I wonder what made his tone so smooth, like butter. Maybe it was his secret. I can't say he made it look easy. He appears to me to be concentrating and working very hard with his mouth. His cheeks are always blown up. Not all saxophonists do that so much.
Yeah, Getz was one of the best, of the post-WW2 tenor players! … To be honest, though, his true inspiration, and better, was the melodic genius of Lester Young, IMO.
He makes it sound soooooo easy , unrivaled technique , but in reality what he does is soooooo hard. Truly a naturally gifted musical god. Unmatched.. Thx for sharing..
Trane said that to kind! Back in those everyone had their own. Not like today where everybody try to copy sound. Alto players try to sound Like Sanborn, or G. Albright. Nobody try to sound. Look up what Stan said about Trane, Dexter, Rollins. There was no competition. Back then they copy notes not sound.
@@tomsmith9479 No he did not. Nowhere I found it well-reported. With a name of who reported it, to whom, the place where it happened, and when. Only wishful hearsays.

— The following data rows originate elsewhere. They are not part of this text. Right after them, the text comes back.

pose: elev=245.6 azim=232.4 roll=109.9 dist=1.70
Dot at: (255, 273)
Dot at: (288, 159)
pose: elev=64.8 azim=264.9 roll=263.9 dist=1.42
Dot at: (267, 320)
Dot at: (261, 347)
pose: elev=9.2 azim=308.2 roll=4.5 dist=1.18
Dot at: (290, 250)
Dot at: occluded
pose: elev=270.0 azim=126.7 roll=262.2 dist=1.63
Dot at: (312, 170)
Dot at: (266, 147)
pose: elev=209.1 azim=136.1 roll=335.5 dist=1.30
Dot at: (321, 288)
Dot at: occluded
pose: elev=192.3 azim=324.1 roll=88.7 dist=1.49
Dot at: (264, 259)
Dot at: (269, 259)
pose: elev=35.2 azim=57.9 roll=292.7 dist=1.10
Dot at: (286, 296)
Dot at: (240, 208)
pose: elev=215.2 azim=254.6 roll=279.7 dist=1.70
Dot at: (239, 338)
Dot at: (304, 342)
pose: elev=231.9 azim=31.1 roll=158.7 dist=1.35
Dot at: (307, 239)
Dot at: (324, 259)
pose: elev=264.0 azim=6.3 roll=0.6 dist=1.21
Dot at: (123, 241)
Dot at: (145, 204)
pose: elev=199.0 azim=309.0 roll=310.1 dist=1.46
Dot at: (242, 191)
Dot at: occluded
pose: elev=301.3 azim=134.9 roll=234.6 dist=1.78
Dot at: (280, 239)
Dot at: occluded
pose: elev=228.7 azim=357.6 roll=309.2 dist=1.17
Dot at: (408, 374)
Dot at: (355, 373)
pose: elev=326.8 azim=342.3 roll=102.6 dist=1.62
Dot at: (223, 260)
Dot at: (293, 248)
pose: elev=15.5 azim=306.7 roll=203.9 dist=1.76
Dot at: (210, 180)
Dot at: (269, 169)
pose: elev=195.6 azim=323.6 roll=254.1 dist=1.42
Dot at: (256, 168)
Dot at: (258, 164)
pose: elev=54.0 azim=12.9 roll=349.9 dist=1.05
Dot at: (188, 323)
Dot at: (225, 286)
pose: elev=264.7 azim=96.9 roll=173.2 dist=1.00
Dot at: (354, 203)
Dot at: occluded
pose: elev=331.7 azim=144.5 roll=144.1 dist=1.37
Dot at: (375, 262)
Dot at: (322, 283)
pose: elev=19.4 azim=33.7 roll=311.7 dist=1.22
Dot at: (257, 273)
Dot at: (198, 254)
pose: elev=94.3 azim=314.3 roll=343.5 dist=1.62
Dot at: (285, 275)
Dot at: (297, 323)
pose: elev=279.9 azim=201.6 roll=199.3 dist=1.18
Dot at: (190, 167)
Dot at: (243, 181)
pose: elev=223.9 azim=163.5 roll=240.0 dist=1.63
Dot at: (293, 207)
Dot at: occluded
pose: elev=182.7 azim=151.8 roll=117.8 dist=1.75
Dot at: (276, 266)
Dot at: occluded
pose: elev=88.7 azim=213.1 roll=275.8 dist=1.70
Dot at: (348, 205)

J'assimile souvent la musique à une nourriture (spirituelle) ou à un bon vin, mais là c'est tellement aérien et léger que c'est un parfum que l'on respire, en fermant les yeux et en s'imaginant au bord de la mer ou dans une forêt de pins odorants
Thanks for the video. I don't understand if there's only 600 l i k e s with so many views. It must clearly be the commercial in the middle of your show. Try to prevent them from putting ads in the middle of your videos I'm in the middle of an ad now. I'm trying to escape Reality by listening and watching music but the ads in the middle of the performance. Make me change my Channel you watch something without ads.
Listening to Stan's phrasing is like being near the ocean! The camera operators really captured some intense expressions on the faces of the rhythm section. Kenny's opening did not do it for me....but his solo was righteous!
would it kill people to state the melody enough to establish it firmly....once....then start playing their variations? The audience and market for Jazz continues to shrink. Call it blasphemy - but too many Jazz players long ago began playing to impress each other with blinding blizzards of notes...that's why it got harder and harder for them to see paychecks. Just sayin' ...
I know what you are saying, and it's one thing to have this complaint about 20-30 year old musicians, but this is Stan Getz! He had played this song when it was written, over 50 years prior! At this point he was a legend, and everyone is there to see Stan Getz specifically, they don't want him to play it as written, they want him to his play music at his discretion.
joejohnson043 Point taken, and it's a fair one. I didn't mean to sound like I want to censor or restrict players - just that a bit more of a lean in the direction I mentioned may have kept Jazz, generally, more accessible and welcoming to wider audiences. I love Coltrane, for example, but a non-musician friend who's actually quite bright has said of it all: "I try - but after awhile I start to feel like I'm listening to a pothead practicing how fast he can play his scales!" I don't feel that way, obviously, but perception is reality, Eh? Thanks for your time!
pyannaguy this is not Real Book. He does play the head, just that he weaves it in in an embellishes and improvised manner which is a hell of a lot more interesting musically to both him and to a listener like me than just playing the head straight. As joejohnson says, this song is an old standard and it is boring to play it like it were something no body has ever heard. I think anyone who appreciates jazz enough to get into it can appreciate this as well as playing it yet again as head, bridge, solo, head and out. I know I sure do, both in listening and in playing standards in my group.
pyannaguy Not sure what you are talking about. Getz plays the head of the song before starting his improvisation. Further, Getz was the last person in jazz who played to "impress" others. Getz is swinging beautifully here. This is jazz at its best.